With CrowdTangle set to shut down, Meta is highlighting a new program in its place called . This program provides researchers with new tools to access publicly accessible data in a streamlined manner. The company says it is more powerful than what CrowdTangle enabled, but more tightly controlled. Researchers at nonprofit organizations and academic institutions must apply and be approved for access. And since the majority of newsrooms are for-profit organizations, most journalists would automatically be disqualified from access (it’s unclear whether Meta will allow reporters from nonprofit newsrooms to use the content library) .

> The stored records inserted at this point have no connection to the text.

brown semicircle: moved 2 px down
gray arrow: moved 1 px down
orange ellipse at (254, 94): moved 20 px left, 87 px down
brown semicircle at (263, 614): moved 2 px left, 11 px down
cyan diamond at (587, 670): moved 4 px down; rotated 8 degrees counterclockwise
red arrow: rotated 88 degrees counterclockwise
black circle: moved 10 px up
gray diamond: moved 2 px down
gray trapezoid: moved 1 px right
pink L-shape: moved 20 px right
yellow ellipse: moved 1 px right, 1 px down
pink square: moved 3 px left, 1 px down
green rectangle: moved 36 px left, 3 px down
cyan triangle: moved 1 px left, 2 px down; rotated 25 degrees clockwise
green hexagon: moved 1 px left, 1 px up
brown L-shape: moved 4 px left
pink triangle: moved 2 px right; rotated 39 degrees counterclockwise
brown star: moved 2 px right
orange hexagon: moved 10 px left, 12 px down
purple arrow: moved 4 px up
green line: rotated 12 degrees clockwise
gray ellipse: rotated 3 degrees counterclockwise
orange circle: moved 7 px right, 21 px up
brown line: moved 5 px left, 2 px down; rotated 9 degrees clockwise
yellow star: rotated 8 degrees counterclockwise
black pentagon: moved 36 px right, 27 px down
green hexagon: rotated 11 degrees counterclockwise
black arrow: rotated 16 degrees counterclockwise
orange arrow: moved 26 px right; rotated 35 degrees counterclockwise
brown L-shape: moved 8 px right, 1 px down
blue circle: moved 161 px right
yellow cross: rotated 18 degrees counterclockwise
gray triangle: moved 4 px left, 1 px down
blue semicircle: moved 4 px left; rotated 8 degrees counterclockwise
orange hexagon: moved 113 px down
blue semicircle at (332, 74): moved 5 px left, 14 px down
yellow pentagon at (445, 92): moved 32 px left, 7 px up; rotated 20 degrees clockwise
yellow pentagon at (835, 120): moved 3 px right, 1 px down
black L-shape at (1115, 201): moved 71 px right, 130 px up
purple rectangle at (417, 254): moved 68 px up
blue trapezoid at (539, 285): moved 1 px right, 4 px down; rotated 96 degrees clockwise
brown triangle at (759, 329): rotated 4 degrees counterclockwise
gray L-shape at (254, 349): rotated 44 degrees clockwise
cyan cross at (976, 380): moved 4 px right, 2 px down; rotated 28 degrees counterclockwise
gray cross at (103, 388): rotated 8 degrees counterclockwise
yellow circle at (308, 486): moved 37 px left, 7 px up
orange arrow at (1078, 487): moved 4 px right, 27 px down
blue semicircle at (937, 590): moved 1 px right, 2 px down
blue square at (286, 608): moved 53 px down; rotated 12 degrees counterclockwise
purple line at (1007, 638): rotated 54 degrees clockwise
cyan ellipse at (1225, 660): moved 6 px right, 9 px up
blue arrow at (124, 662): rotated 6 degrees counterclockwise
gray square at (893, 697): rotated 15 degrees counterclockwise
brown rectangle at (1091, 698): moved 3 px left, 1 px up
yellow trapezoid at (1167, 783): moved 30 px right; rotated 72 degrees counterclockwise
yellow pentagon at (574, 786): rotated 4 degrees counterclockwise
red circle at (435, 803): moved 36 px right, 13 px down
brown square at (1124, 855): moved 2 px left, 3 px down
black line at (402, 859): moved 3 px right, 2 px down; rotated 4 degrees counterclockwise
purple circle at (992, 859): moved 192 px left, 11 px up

Another problem, according to former CrowdTangle CEO Brandon Silverman, who left Meta in 2021, is that the Meta Content Library is not currently strong enough to be a full CrowdTangle replacement. Brandon Silverman, former CEO of CrowdTangle, who left Meta in 2021, said, “There are areas where MCL historically has much more data than CrowdTangle, especially reach and comments. There are a few,” he wrote in the post. last week. “However, there are also significant gaps in this tool for both academia and civil society, and claiming that we simply have more data is not a claim that should be taken seriously by regulators or the press.”
in a statement , Meta spokesperson Andy Stone said that “academic institutions and nonprofit institutions pursuing scientific or public interest research may apply for access” to the Meta content library, which includes nonprofit election experts. . “The Meta Content Library is designed to contain more comprehensive data than CrowdTangle.”